Edward Theodore Gein, 27 Ağustos 1906’da La Crosse, Wisconsin’de doğdu. “Plainfield Kasabı” veya “Plainfield Canavarı” olarak da bilinen Gein, Amerika’da ün kazanmış bir katil, şüpheli seri katil ve ceset soyguncusuydu. Suçları, doğup büyüdüğü Plainfield, Wisconsin yakınlarında işlendi ve 1957’de yetkililer onun yerel mezarlıklardan çıkarılmış cesetleri kemik ve derilerinden takılar yaparak kullanmış olduğunu keşfettikten sonra geniş çapta ün kazandı. Ayrıca iki kadını öldürdüğünü itiraf etti: 1954’te taverna sahibi Mary Hogan ve 1957’de donanma mağazası sahibi Bernice Worden. Gein başlangıçta yargılanamayacak kadar uygun bulundu ve bir akıl sağlığı tesisine kapatıldı. 1968’e gelindiğinde yargılanmaya uygun bulundu; Worden cinayetinden suçlu bulundu, 1 ancak yasal olarak akıl hastası bulundu ve bir psikiyatri kurumuna gönderildi. Gein, 26 Temmuz 1984’te akciğer kanserinden kaynaklanan solunum yetmezliği nedeniyle Mendota Akıl Sağlığı Enstitüsü’nde 77 yaşında öldü. Ailesinin yanında, şimdi işaretsiz bir mezarda, Plainfield Mezarlığı’na gömüldü11.
Erken Yaşam:
- Çocukluk: Edward Theodore Gein, 27 Ağustos 1906’da La Crosse, Wisconsin’de doğdu. George Philip Gein (1873–1940) ve Augusta Wilhelmine Gein (evlilik öncesi soyadı Lehrke; 1878–1945) çiftinin ikinci oğluydu. Augusta, dindar ve adı geçen Lutheran olan bir kadındı. Oğullarına dünyanın doğasındaki ahlaki olumsuzluğu, içki içmenin kötülüğünü ve tüm kadınların doğal olarak fahişe olduğunu ve şeytanın araçları olduğunu sık sık öğretirdi. Öğleden sonraları onlara genellikle Eski Ahit ve İncil’in Kıyamet Kitabı’ndan ölüm, cinayet ve ilahi ceza ile ilgili ayetleri okurdu. Gein, annesine hayranlık duydu ve ona takıntılı hale geldi11.

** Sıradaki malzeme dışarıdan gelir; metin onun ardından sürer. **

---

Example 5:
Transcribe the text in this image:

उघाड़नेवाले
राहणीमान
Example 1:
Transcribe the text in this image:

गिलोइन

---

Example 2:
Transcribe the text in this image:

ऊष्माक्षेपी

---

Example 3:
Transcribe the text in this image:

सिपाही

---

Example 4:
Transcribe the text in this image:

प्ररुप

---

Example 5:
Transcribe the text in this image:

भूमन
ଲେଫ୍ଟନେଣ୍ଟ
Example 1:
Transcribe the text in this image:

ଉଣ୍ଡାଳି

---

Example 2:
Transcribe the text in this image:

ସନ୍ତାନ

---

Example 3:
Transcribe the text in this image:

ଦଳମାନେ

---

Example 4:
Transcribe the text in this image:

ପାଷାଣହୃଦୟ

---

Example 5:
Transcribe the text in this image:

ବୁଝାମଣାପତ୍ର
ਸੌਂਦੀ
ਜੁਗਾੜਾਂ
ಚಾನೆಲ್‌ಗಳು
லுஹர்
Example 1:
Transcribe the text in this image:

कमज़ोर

- Ağabeyi Henry: Gein’in ağabeyi Henry vardı. Augusta, alkolik olan ve işte tutunamayan bir kocayı sevmezdi. Kocası zaman zaman marangoz, tabakçı ve sigorta satıcısı olarak çalışmıştı11.

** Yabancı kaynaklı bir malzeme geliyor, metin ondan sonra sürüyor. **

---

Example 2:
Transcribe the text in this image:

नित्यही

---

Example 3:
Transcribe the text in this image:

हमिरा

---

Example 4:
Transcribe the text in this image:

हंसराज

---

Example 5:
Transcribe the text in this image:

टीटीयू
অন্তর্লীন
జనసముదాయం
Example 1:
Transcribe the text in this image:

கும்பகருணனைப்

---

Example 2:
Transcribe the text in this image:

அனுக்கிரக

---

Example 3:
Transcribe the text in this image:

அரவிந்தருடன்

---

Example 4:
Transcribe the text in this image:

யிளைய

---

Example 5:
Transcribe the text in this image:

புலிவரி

Gein’in korkunç suçları, sinema ve edebiyatta da büyük etki yaratmıştır. Onun hikayesi, “Psycho” (1960), “The Texas Chain Saw Massacre” (1974) ve “The Silence of the Lambs” (1991) gibi en etkili korku/gerilim filmlerine ilham vermiştir2[2]33.